In [10]:
import os

PROJECT_HOME = os.path.join(
    '/',
    'workspace',
    'gatech',
    'cs7643-deep-learning',
    'contrastive-learning-in-distilled-models')

%cd {PROJECT_HOME}

/workspace/gatech/cs7643-deep-learning/contrastive-learning-in-distilled-models


## How STS evaluation works

Refer to: https://github.com/facebookresearch/SentEval/blob/main/senteval/sts.py

In [11]:
import io

In [12]:
def loadFile(fpath):
    data = {'X_A': [], 'X_B': [], 'y': []}
    with io.open(fpath, 'r', encoding='utf-8') as f:
        for line in f:
            text = line.strip().split('\t')
            data['X_A'].append(text[5].split())
            data['X_B'].append(text[6].split())
            data['y'].append(text[4])

    data['y'] = [float(s) for s in data['y']]
    return data

In [13]:
data = loadFile('data/downstream/STS/STSBenchmark/sts-dev.csv')

In [15]:
print(data['X_A'][0])
print(data['X_B'][0])
print(data['y'][0])

['A', 'man', 'with', 'a', 'hard', 'hat', 'is', 'dancing.']
['A', 'man', 'wearing', 'a', 'hard', 'hat', 'is', 'dancing.']
5.0


In [16]:
sorted_corpus = sorted(zip(data['X_A'],
                           data['X_B'],
                           data['y']),
                       key=lambda z: (len(z[0]), len(z[1]), z[2]))

In [30]:
import numpy as np
import transformers
import torch
import torch.nn as nn

from transformers import BertTokenizer, BertModel


device = torch.device('cuda' if torch.cuda.is_available() else 'cpu')
model = BertModel.from_pretrained('bert-base-uncased').to(device)
tokenizer = BertTokenizer.from_pretrained("bert-base-uncased")
model.eval();

In [32]:
def batcher(params, batch):
    sentences = [' '.join(s) for s in batch]
    batch = tokenizer.batch_encode_plus(
        sentences,
        return_tensors='pt',
        padding=True,
    )
    
    for k in batch:
        batch[k] = batch[k].to(device)
    
    with torch.no_grad():
        outputs = model(**batch, output_hidden_states=True, return_dict=True)
    
    # Pooler
    attention_mask = batch.attention_mask
    last_hidden = outputs.last_hidden_state
    hidden_states = outputs.hidden_states

    first_hidden = hidden_states[0]
    last_hidden = hidden_states[-1]
    pooled_result = ((first_hidden + last_hidden) / 2.0 * attention_mask.unsqueeze(-1)).sum(1) / attention_mask.sum(-1).unsqueeze(-1)

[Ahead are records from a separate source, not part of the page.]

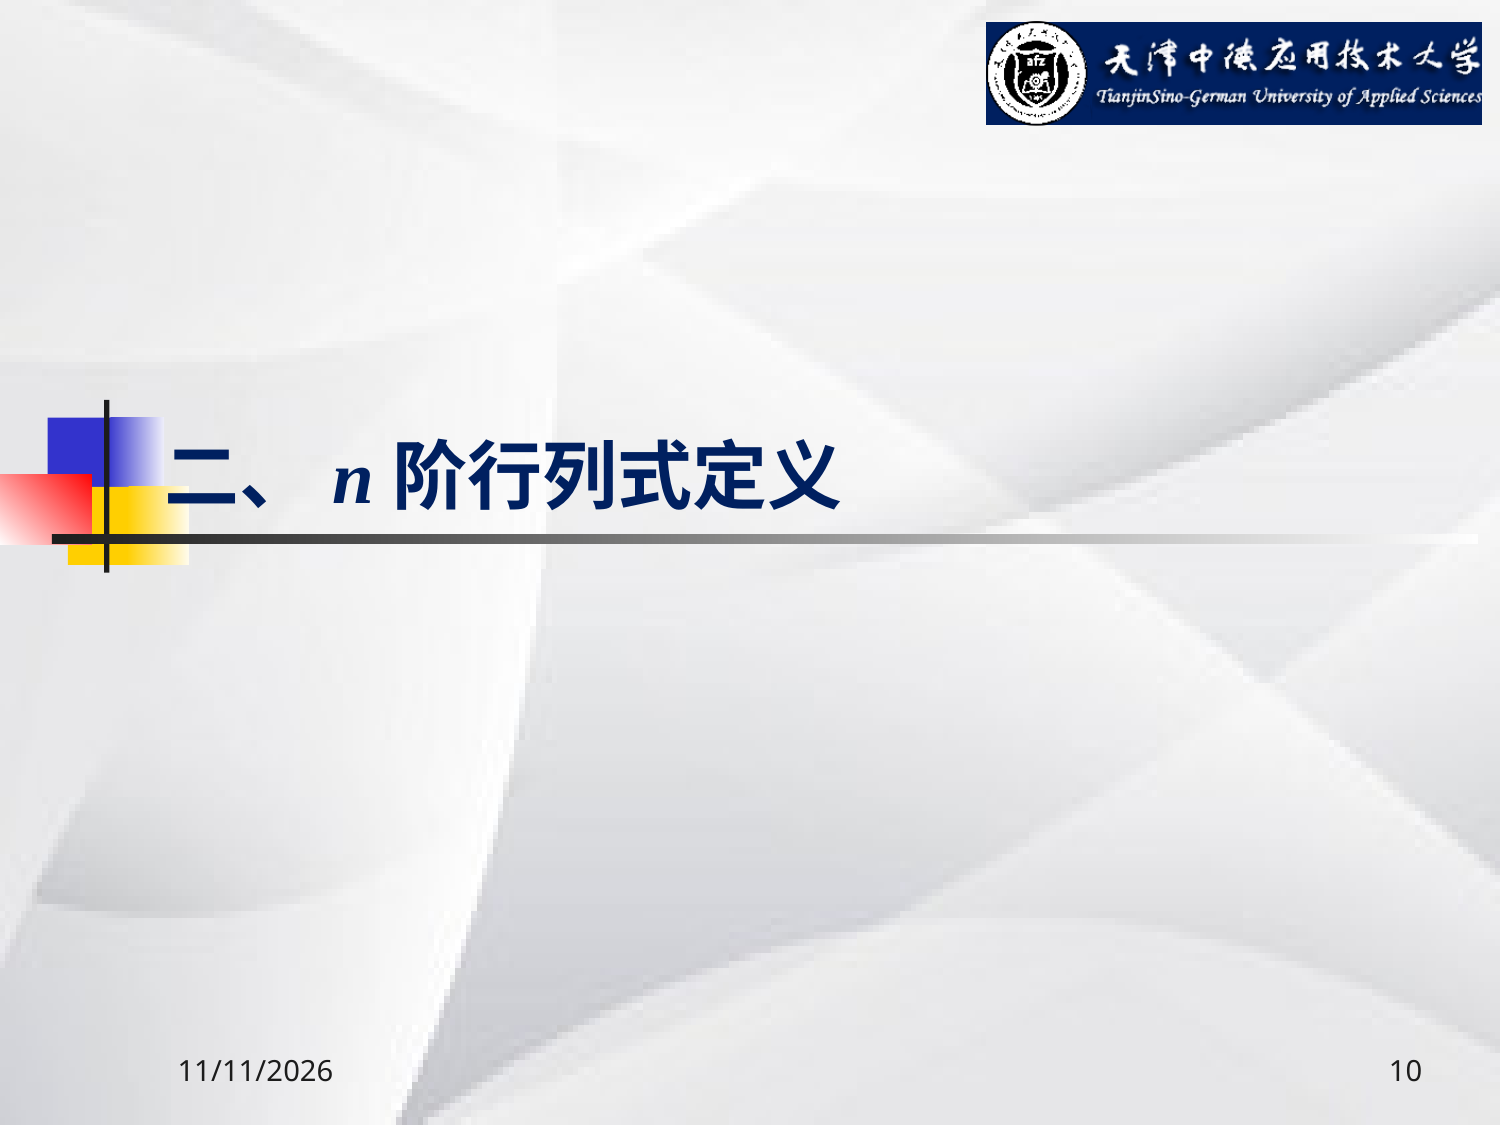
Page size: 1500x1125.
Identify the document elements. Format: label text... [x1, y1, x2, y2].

text_box 二、n阶行列式定义 [149, 421, 857, 526]
picture [0, 0, 1500, 1125]
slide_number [162, 1025, 475, 1100]
slide_number 10 [1125, 1025, 1438, 1100]
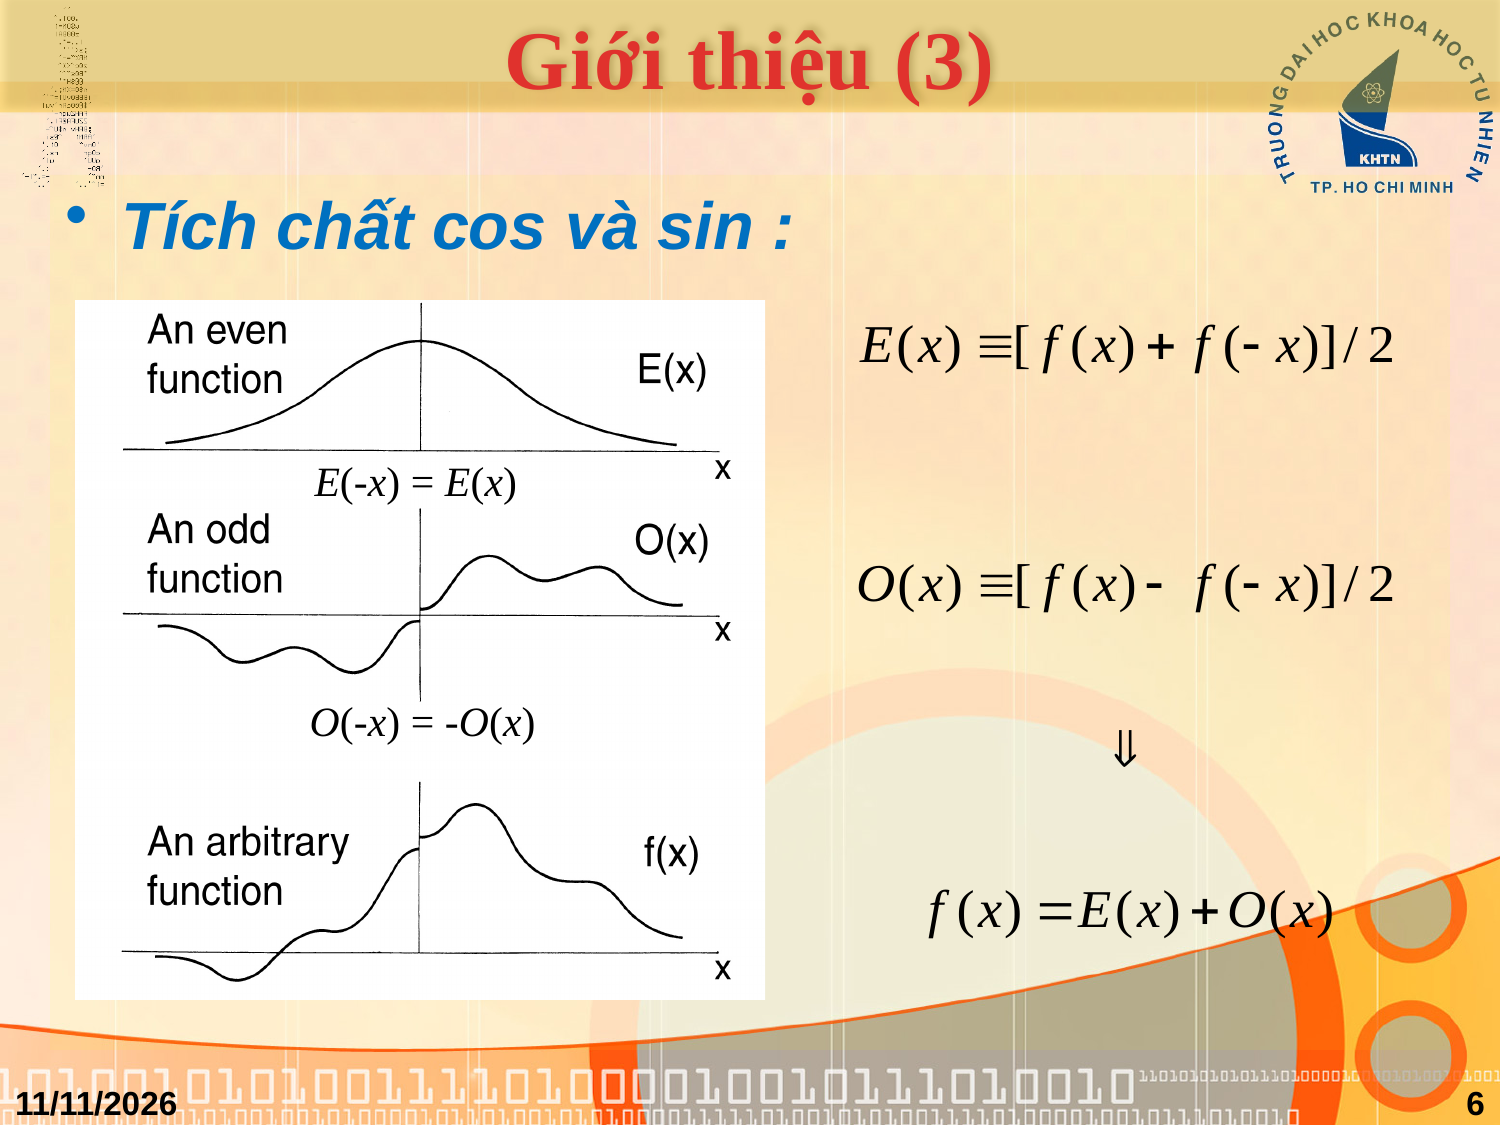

    return pooled_result.cpu()

In [31]:
embed = {}
bsize = 5

for txt_type in ['X_A', 'X_B']:
    embed[txt_type] = []

    for ii in range(0, len(data['y']), bsize):
        batch = data[txt_type][ii:ii + bsize]
        embeddings = batcher(None, batch)
        embed[txt_type].append(embeddings)

    embed[txt_type] = np.vstack(embed[txt_type])

embed['y'] = np.array(data['y'])

In [37]:
print(embed['X_A'].shape)

(1500, 768)


In [38]:
print(embed['X_B'].shape)

(1500, 768)


In [36]:
print(embed['y'].shape)

(1500,)


In [40]:
def encode_labels(labels, nclass=5):
    """
    Label encoding from Tree LSTM paper (Tai, Socher, Manning)
    """
    Y = np.zeros((len(labels), nclass)).astype('float32')
    for j, y in enumerate(labels):
        for i in range(nclass):
            if i+1 == np.floor(y) + 1:
                Y[j, i] = y - np.floor(y)
            if i+1 == np.floor(y):
                Y[j, i] = np.floor(y) - y + 1
    return Y

In [51]:
from senteval.utils import cosine

In [42]:
sentA = embed['X_A']
sentB = embed['X_B']
Y = encode_labels(embed['y'])

In [54]:
sim = []
for i in range(sentA.shape[0]):
    sim.append(cosine(sentA[i, :], sentB[i, :]))
sim = np.array(sim)

In [57]:
from scipy.stats import pearsonr

pearsonr(sim, embed['y'])

(0.6321576605053028, 3.5669448020499635e-168)